- Promotional release poster
- Directed by: Sean Blevins (segment "Trick or Treat") John William Holt (segment "Feeding Time") Jon Maynard (segment "Blood Bath") Nathan Thomas Milliner (segments "Murder Death Killer", "Fear, For Sinners Here") Justin Seaman (segment "The Deathday Party") James Treakle (segment "A Killer House")
- Screenplay by: Sean Blevins Nathan Thomas Milliner P. J. Starks Jason Turner
- Produced by: Eric Huskisson David Justice P. J. Starks Devin Taylor
- Starring: Barbie Clark Thomas Dunba Aric Stanish Nathan Thomas Milliner Gerrimy Keiffer Moses J. Moseley
- Cinematography: Alexander Clark John William Holt Austin Madding
- Edited by: Sean Blevins John William Holt Jon Maynard Nathan Thomas Milliner James Treakle
- Music by: Josh Coffey Rocky Gray Mikel Shane Prather
- Distributed by: Petri Entertainment
- Release date: October 29, 2016;
- Running time: 118 minutes
- Country: United States
- Language: English

= Volumes of Blood: Horror Stories =

2016 horror film

Volumes of Blood: Horror Stories is a 2016 American horror anthology film consisting of segments directed by Sean Blevins, John William Holt, Jon Maynard, Nathan Thomas Milliner, Justin Seaman and James Treakle. The film's screenplay was written by Sean Blevins, Nathan Thomas Milliner, P. J. Starks, and Jason Turner.

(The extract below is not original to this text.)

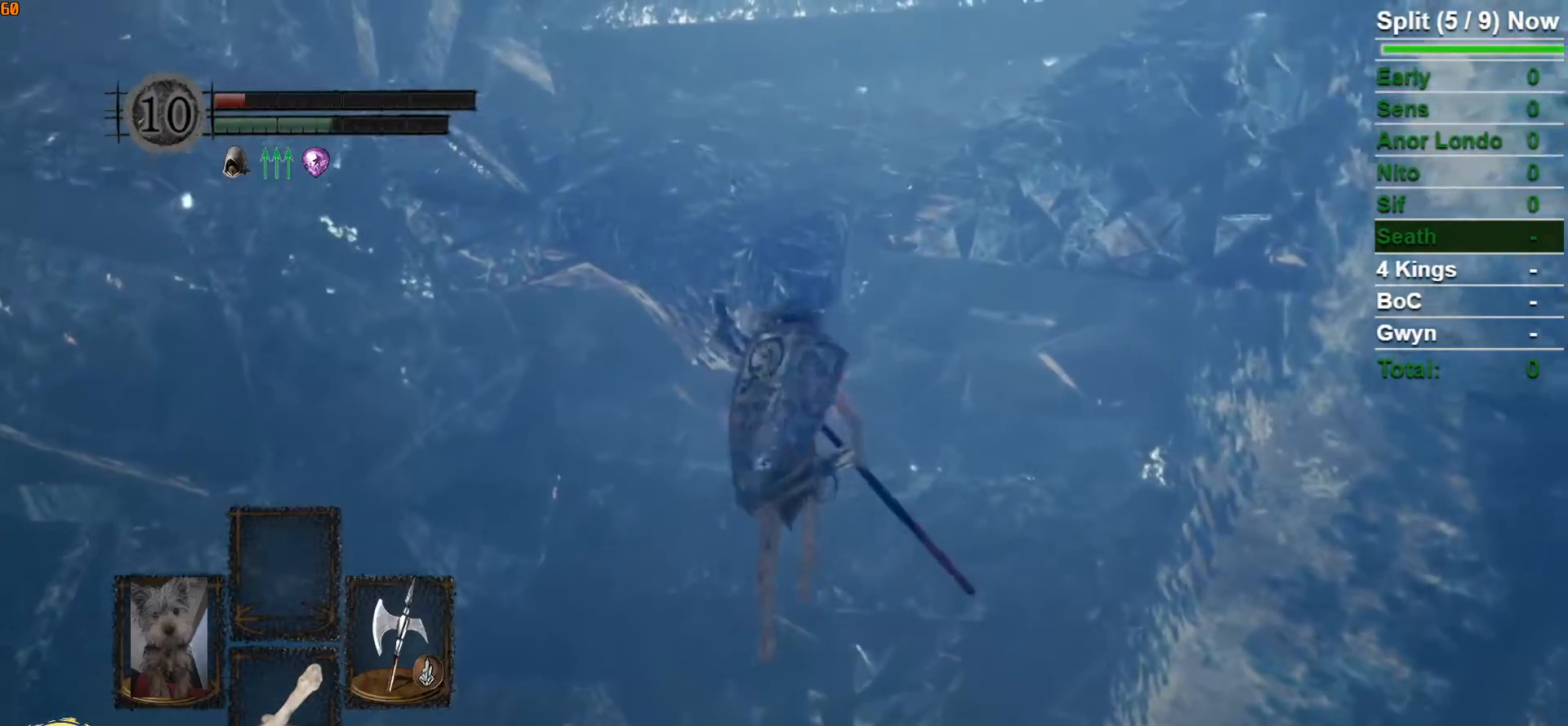
{"buttons": ["B"], "left_stick": "up", "right_stick": "center", "button_events": []}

A sequel to the 2015 film Volumes of Blood, Volumes of Blood: Horror Stories was produced by Eric Huskisson, David Justice, P. J. Starks, and Devin Taylor. Like its predecessor, the film was shot in Owensboro, Kentucky.

==Reception==
Jerry Smith of Fangoria called the film "hands down, the most entertaining anthology in years." It was also listed in Fangoria's "Year in Horror: Top 10 Horror Films" Matt Boiselle of Dread Central awarded the film three out of five stars.
Halloween Daily News proclaimed the film to be a "Killer Anthology" and "highly recommended as one of the most ambitious anthologies and independent horror releases in recent years..."
Crytptic Rock lauded the crew by saying, "those involved in the making of these films are skilled with the rather rare gift of taking coal-like resources and turning them into cinematic diamonds" and also awarded the film 4 out of 5 stars.

==Awards==
The film won "Best Horror Anthology" at the 2016 Fright Night Film Fest.

==Sequel==
In a 2015 interview, P. J. Starks said he had ideas for a third volume.
In an interview with Dread Central, producer P. J. Stark announced a second and final sequel called Devil's Knight: Volumes of Blood 3.